Assuming each shot is an independent event..
Pr(0)=.4*.4
Pr (1)=2*.6*.4
Pr (2)= .6*.6
Those are the probablities. The reason for the 2 in the second one is there is two ways to score one point, make it on the first, or make it on the second. She is most likely to score one point.
To determine whether Nicky is likely to score 0, 1, or 2 points in a two-shot free-throw situation, we can use probability calculations. In this case, we need to assume that each shot is an independent event, meaning the outcome of one shot does not affect the outcome of the other shot.
Let's break down the probabilities:
1. Probability of scoring 0 points (missing both shots): To find this, we multiply the probability of missing the first shot (0.4) by the probability of missing the second shot (also 0.4).
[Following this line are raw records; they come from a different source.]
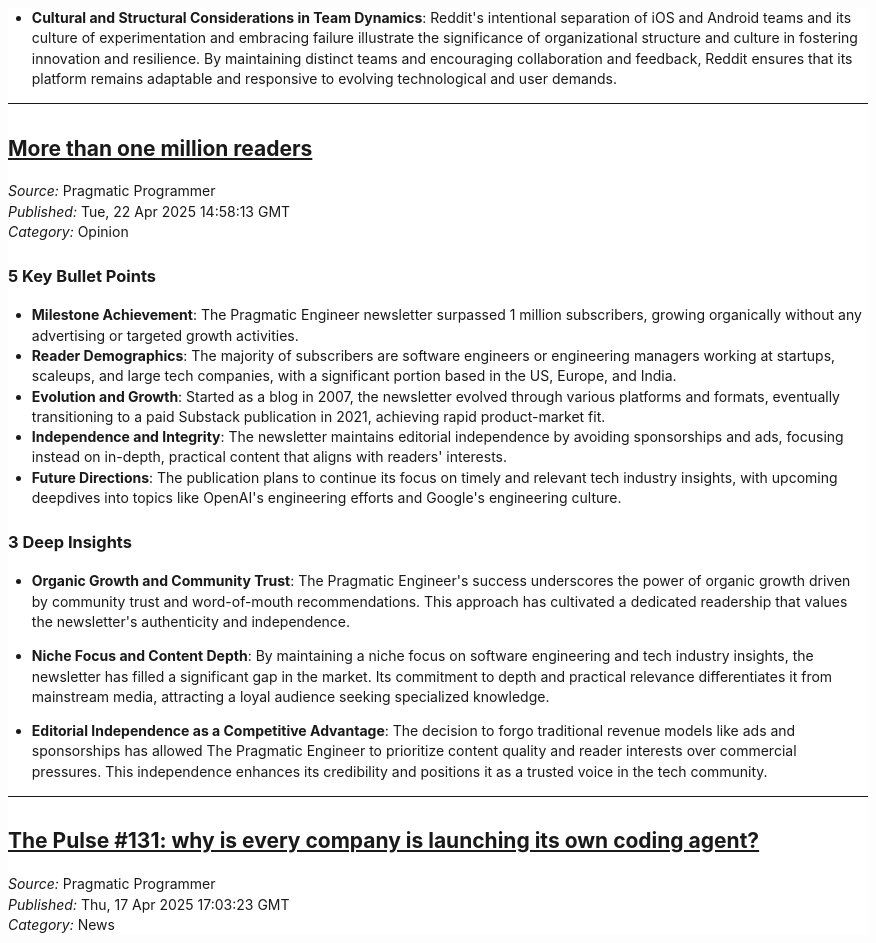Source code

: - **Cultural and Structural Considerations in Team Dynamics**: Reddit's intentional separation of iOS and Android teams and its culture of experimentation and embracing failure illustrate the significance of organizational structure and culture in fostering innovation and resilience. By maintaining distinct teams and encouraging collaboration and feedback, Reddit ensures that its platform remains adaptable and responsive to evolving technological and user demands.

---

## [More than one million readers](https://newsletter.pragmaticengineer.com/p/one-million)
*Source:* Pragmatic Programmer  
*Published:* Tue, 22 Apr 2025 14:58:13 GMT  
*Category:* Opinion

### 5 Key Bullet Points

- **Milestone Achievement**: The Pragmatic Engineer newsletter surpassed 1 million subscribers, growing organically without any advertising or targeted growth activities.
- **Reader Demographics**: The majority of subscribers are software engineers or engineering managers working at startups, scaleups, and large tech companies, with a significant portion based in the US, Europe, and India.
- **Evolution and Growth**: Started as a blog in 2007, the newsletter evolved through various platforms and formats, eventually transitioning to a paid Substack publication in 2021, achieving rapid product-market fit.
- **Independence and Integrity**: The newsletter maintains editorial independence by avoiding sponsorships and ads, focusing instead on in-depth, practical content that aligns with readers' interests.
- **Future Directions**: The publication plans to continue its focus on timely and relevant tech industry insights, with upcoming deepdives into topics like OpenAI's engineering efforts and Google's engineering culture.

### 3 Deep Insights

- **Organic Growth and Community Trust**: The Pragmatic Engineer's success underscores the power of organic growth driven by community trust and word-of-mouth recommendations. This approach has cultivated a dedicated readership that values the newsletter's authenticity and independence.
  
- **Niche Focus and Content Depth**: By maintaining a niche focus on software engineering and tech industry insights, the newsletter has filled a significant gap in the market. Its commitment to depth and practical relevance differentiates it from mainstream media, attracting a loyal audience seeking specialized knowledge.

- **Editorial Independence as a Competitive Advantage**: The decision to forgo traditional revenue models like ads and sponsorships has allowed The Pragmatic Engineer to prioritize content quality and reader interests over commercial pressures. This independence enhances its credibility and positions it as a trusted voice in the tech community.

---

## [The Pulse #131: why is every company is launching its own coding agent?](https://newsletter.pragmaticengineer.com/p/the-pulse-131)
*Source:* Pragmatic Programmer  
*Published:* Thu, 17 Apr 2025 17:03:23 GMT  
*Category:* News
Mathematically, Pr(0) = 0.4 * 0.4 = 0.16, which means there is a 16% chance of scoring 0 points.
2. Probability of scoring 1 point: There are two ways to score exactly 1 point in a two-shot situation. First, Nicky could make the first shot (probability of making it = 0.6) and miss the second shot (probability of missing it = 0.4). Second, Nicky could miss the first shot (probability of missing it = 0.4) and make the second shot (probability of making it = 0.6). To find the total probability of scoring 1 point, we multiply these two options by 2 because either scenario can happen. Mathematically, Pr(1) = 2 * 0.6 * 0.4 = 0.48, which means there is a 48% chance of scoring 1 point.
3. Probability of scoring 2 points (making both shots): To find this, we multiply the probability of making the first shot (0.6) by the probability of making the second shot (also 0.6). Mathematically, Pr(2) = 0.6 * 0.6 = 0.36, which means there is a 36% chance of scoring 2 points.
Based on these calculations, the probabilities are as follows:
- Probability of scoring 0 points is 16%
- Probability of scoring 1 point is 48%
- Probability of scoring 2 points is 36%
Therefore, Nicky is most likely to score 1 point in a two-shot free-throw situation.
To determine the likelihood of Nicky scoring 0, 1, or 2 points, we can use probability calculations based on her shooting percentage.
Assuming each shot is an independent event, the probability of scoring 0 points is calculated by multiplying the probability of missing the first shot (0.4) by the probability of missing the second shot (also 0.4). This gives us:
Pr(0) = 0.4 * 0.4 = 0.16
Next, we calculate the probability of scoring 1 point. Since there are two ways to score just one point (make the first shot and miss the second, or miss the first shot and make the second), we multiply the probability of making a shot (0.6) by the probability of missing a shot (0.4), and then multiply that by 2. This gives us:
Pr(1) = 2 * 0.6 * 0.4 = 0.48
Finally, we calculate the probability of scoring 2 points, which is the probability of making both shots. This is simply the product of the probability of making a shot twice:
Pr(2) = 0.6 * 0.6 = 0.36
Based on these calculations, we can see that Nicky is most likely to score 1 point, as the probability of this outcome (0.48) is higher than the probabilities of scoring 0 points (0.16) or 2 points (0.36).